Dirty Work (1998)

Dirty Work (1998)

Taglines: Revenge is sweet (and surprisingly affordable)

Dirty Work movie storyline. Growing up, friends Mitch Weaver (Norm Macdonald) and Sam McKenna (Artie Lange) are taught by Sam’s hard-nosed dad, “Pops” McKenna (Jack Warden), not to “take crap from anyone”. To that end, the pair plant a bunch of guns in a schoolyard bully’s desk and have him arrested for gun possession; next, they catch a kid-fondling crossing guard in the act, after having applied Krazy Glue to the bottom of Mitch’s pants.

As adults, after losing fourteen jobs in three months and being dumped by his girlfriend, Mitch moves in with Sam and Pops, who then has a heart attack. In the hospital, Pops confides that, because of their parents’ swinging lifestyle, he is also Mitch’s father. Even though Pops’ heart is failing, Dr. Farthing (Chevy Chase), a hopeless gambler, will raise Mr. McKenna’s position on the transplant waiting list if he is paid $50,000, to save himself from his bookie. Mitch and Sam get jobs in a cinema with an abusive manager (Don Rickles) and exact their revenge by showing Men In Black (Who Like To Have Sex With Each Other) to a packed house. The other workers congratulate them and suggest they go into business.

Dirty Work is a 1998 American comedy buddy film starring Norm Macdonald, Artie Lange, Jack Warden, and Traylor Howard and directed by Bob Saget. In the film, long-time friends Mitch (Macdonald) and Sam (Lange) start a revenge-for-hire business, and work to fund heart surgery for Sam’s father Pops (Warden). When they take on work for an unscrupulous businessman (Christopher McDonald), in order to be paid, they create a revenge scheme of their own. Adam Sandler makes a cameo appearance as Satan.

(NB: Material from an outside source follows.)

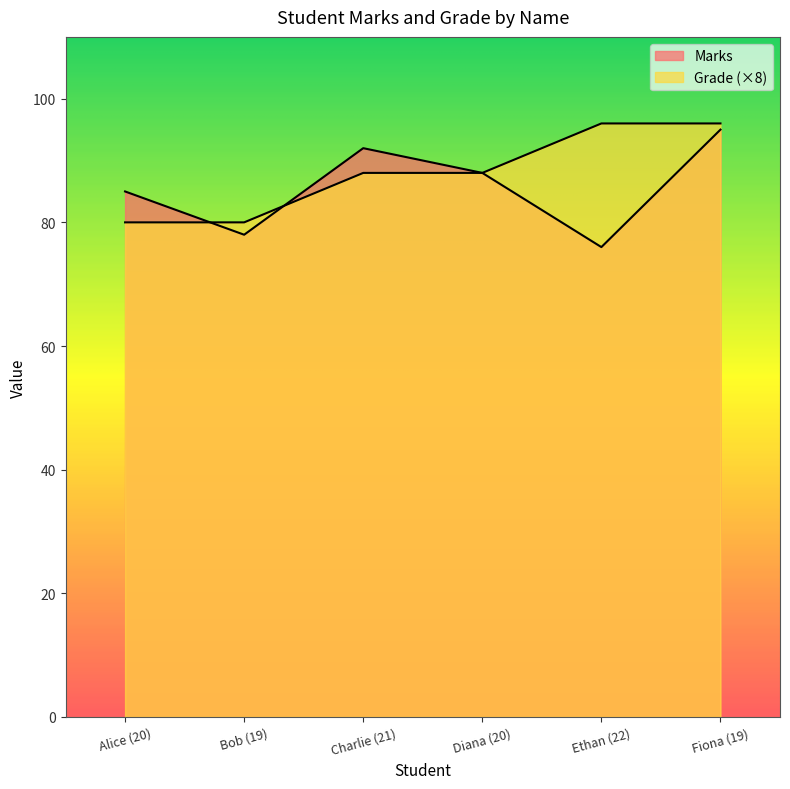

In Marks, how many points are higher than both neighbors (excluding endpoints)?

1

Dirty Work Movie Poster (1998)

Dirty Work (1998)

Directed by: Bob Saget
Starring: Norm Macdonald, Jack Warden, Artie Lange, Traylor Howard, Don Rickles, Christopher McDonald, Chevy Chase, Bradley Reid, Joseph Sicilia, Austin Pool
Screenplay by: Frank Sebastiano, Norm Macdonald, Fred Wolf
Production Design by: Gregory P. Keen
Cinematography by: Arthur Albert
Film Editing by: George Folsey Jr.
Costume Design by: Beth Pasternak
Set Decoration by: Jaro Dick
Art Direction by: Gordon Lebredt
Music by: Richard Gibbs
MPAA Rating: PG-13 for crude sexual humor and language.